**YOUR TASK**
Only lines that contain the word "KiCad" are to be returned from the data below.

Stored items:
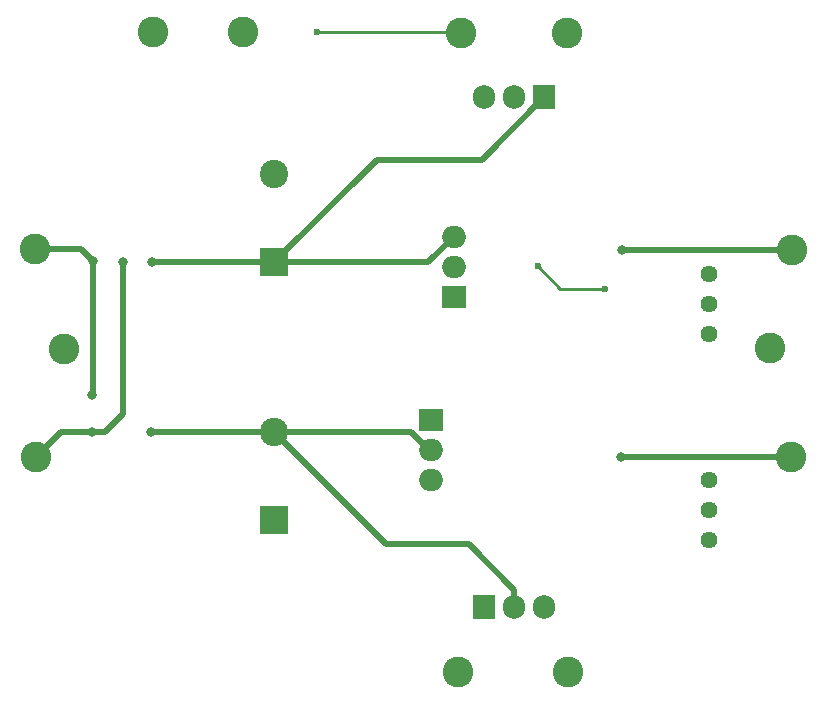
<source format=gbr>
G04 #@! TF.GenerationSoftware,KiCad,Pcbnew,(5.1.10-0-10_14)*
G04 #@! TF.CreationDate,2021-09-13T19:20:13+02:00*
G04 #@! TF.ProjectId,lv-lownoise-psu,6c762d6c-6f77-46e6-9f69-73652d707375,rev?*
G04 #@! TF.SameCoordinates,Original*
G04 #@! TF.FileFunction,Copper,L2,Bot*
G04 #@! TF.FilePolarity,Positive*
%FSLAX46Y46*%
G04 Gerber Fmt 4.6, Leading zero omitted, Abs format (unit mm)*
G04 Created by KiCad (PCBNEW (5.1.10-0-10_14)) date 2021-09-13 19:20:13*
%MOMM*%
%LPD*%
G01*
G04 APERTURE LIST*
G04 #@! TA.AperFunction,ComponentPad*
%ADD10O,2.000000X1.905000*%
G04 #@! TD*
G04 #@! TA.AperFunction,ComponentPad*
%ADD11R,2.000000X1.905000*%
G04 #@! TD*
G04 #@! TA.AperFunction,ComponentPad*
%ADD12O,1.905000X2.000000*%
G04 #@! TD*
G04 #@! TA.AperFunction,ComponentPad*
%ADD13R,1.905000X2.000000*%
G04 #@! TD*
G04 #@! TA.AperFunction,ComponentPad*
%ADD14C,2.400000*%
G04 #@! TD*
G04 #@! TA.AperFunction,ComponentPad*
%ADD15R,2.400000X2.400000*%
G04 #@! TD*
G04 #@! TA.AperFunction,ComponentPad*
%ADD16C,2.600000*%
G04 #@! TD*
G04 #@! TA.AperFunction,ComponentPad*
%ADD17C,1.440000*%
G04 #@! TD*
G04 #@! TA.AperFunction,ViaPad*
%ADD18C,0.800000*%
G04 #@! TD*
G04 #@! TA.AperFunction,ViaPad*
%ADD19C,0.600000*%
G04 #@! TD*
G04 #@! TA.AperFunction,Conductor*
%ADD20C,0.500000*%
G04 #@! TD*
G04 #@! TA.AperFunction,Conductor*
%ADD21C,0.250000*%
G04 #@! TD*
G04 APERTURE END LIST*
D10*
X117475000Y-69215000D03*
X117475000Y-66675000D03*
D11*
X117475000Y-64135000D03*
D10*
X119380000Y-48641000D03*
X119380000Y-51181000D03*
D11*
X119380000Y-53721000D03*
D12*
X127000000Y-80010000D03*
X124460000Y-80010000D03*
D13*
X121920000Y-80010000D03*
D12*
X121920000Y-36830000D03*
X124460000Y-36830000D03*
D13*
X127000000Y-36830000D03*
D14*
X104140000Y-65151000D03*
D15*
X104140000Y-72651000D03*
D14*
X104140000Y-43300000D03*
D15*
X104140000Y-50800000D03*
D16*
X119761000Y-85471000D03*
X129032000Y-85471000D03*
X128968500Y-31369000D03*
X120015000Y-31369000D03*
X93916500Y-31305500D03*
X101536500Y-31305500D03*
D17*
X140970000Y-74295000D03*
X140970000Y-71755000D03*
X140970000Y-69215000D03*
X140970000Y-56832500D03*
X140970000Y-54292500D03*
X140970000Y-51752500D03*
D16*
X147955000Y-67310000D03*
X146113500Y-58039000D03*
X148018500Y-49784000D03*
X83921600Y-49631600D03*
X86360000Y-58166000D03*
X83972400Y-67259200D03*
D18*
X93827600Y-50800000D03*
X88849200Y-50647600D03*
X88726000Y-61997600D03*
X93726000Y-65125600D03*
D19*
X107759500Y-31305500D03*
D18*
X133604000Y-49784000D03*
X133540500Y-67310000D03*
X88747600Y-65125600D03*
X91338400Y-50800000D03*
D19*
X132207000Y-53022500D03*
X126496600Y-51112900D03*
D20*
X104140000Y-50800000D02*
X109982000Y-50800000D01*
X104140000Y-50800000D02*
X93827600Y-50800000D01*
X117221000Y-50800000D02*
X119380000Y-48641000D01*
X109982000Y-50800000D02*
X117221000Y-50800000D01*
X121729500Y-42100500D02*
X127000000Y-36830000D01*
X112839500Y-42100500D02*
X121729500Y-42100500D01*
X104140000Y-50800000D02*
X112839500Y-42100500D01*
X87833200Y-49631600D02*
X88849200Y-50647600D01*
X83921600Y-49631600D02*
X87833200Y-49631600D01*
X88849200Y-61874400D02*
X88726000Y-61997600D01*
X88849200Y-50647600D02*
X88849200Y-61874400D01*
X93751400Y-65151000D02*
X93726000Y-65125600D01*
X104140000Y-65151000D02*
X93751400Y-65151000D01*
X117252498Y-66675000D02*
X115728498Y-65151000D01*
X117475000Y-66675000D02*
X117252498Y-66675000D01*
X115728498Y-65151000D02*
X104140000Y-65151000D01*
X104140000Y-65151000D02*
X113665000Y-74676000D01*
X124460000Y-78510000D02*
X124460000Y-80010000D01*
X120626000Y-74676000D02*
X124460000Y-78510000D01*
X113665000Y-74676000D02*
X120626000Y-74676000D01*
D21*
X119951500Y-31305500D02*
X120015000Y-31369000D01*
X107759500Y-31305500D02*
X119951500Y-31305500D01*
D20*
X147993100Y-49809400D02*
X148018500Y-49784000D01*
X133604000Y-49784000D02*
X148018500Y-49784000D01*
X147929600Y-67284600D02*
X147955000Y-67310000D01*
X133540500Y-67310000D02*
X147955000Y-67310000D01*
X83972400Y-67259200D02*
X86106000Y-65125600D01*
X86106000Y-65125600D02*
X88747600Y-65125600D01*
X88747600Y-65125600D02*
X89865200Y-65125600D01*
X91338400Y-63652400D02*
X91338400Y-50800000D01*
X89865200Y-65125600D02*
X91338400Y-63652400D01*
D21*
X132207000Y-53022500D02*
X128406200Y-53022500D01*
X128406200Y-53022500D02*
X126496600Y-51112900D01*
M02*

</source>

---

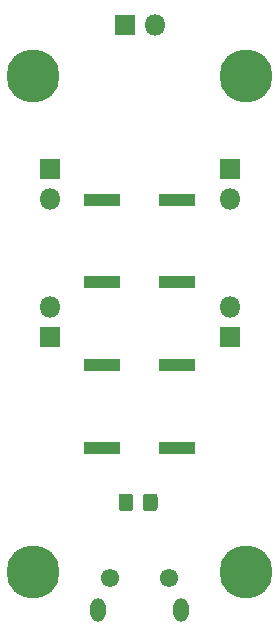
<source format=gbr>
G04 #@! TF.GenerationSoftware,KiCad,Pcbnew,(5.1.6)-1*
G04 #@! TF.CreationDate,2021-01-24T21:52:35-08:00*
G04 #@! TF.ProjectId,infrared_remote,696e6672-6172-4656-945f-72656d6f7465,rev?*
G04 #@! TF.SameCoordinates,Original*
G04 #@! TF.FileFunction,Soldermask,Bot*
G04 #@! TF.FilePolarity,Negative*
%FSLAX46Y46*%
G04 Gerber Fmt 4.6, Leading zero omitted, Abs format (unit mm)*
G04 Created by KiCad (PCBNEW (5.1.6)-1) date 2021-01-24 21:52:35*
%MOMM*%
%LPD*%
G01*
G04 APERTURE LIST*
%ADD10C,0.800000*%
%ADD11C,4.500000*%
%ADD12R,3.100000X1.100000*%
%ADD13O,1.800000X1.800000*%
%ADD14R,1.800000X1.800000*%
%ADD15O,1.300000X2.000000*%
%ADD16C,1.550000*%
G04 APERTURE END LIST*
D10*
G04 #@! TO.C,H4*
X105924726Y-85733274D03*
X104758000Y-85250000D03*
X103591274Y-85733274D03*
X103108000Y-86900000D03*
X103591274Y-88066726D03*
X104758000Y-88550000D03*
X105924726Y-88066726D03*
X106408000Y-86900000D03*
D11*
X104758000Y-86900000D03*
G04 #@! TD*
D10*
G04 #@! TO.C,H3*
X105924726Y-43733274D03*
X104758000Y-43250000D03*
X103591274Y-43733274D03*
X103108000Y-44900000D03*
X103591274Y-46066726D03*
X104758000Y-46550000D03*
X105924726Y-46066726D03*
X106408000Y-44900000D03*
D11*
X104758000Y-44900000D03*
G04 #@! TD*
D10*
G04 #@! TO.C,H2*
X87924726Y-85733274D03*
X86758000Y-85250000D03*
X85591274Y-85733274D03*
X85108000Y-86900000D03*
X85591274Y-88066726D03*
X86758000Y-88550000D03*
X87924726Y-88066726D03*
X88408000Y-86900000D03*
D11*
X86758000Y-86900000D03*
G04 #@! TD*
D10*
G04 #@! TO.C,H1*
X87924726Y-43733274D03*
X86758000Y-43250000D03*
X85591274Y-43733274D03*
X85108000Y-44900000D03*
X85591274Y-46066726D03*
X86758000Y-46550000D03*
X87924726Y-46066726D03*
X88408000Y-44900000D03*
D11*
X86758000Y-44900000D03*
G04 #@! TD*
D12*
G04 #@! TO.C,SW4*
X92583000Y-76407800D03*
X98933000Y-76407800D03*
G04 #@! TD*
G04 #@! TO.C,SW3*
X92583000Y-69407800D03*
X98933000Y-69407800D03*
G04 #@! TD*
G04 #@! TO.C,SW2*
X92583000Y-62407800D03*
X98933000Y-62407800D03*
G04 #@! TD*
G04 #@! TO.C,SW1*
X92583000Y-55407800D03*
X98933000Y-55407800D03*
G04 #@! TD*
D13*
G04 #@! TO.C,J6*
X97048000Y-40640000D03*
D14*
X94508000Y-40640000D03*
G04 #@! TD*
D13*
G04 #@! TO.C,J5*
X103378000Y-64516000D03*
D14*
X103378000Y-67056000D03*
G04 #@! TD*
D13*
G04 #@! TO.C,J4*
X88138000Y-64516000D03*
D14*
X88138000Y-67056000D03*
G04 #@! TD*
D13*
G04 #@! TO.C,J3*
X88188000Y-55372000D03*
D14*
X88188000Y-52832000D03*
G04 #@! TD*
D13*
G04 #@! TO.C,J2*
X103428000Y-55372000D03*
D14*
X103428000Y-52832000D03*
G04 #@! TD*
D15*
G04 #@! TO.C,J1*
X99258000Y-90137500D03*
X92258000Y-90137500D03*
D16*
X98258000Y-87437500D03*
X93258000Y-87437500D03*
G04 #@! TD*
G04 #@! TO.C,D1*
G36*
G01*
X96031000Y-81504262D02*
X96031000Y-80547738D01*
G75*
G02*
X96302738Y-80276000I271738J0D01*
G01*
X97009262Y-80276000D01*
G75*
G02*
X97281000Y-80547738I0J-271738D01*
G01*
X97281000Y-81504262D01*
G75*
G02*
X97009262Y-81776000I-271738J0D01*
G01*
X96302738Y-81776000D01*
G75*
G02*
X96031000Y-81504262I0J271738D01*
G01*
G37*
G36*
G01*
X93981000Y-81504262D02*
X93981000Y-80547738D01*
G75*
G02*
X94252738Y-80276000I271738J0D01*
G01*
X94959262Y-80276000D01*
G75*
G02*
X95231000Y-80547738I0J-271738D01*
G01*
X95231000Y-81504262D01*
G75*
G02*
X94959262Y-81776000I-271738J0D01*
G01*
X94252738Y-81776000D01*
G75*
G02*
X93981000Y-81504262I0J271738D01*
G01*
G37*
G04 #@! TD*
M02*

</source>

**RESPONSE TO THIS EXERCISE**
G04 #@! TF.GenerationSoftware,KiCad,Pcbnew,(5.1.10-0-10_14)*
G04 Created by KiCad (PCBNEW (5.1.10-0-10_14)) date 2021-09-13 19:20:13*
G04 #@! TF.GenerationSoftware,KiCad,Pcbnew,(5.1.6)-1*
G04 Created by KiCad (PCBNEW (5.1.6)-1) date 2021-01-24 21:52:35*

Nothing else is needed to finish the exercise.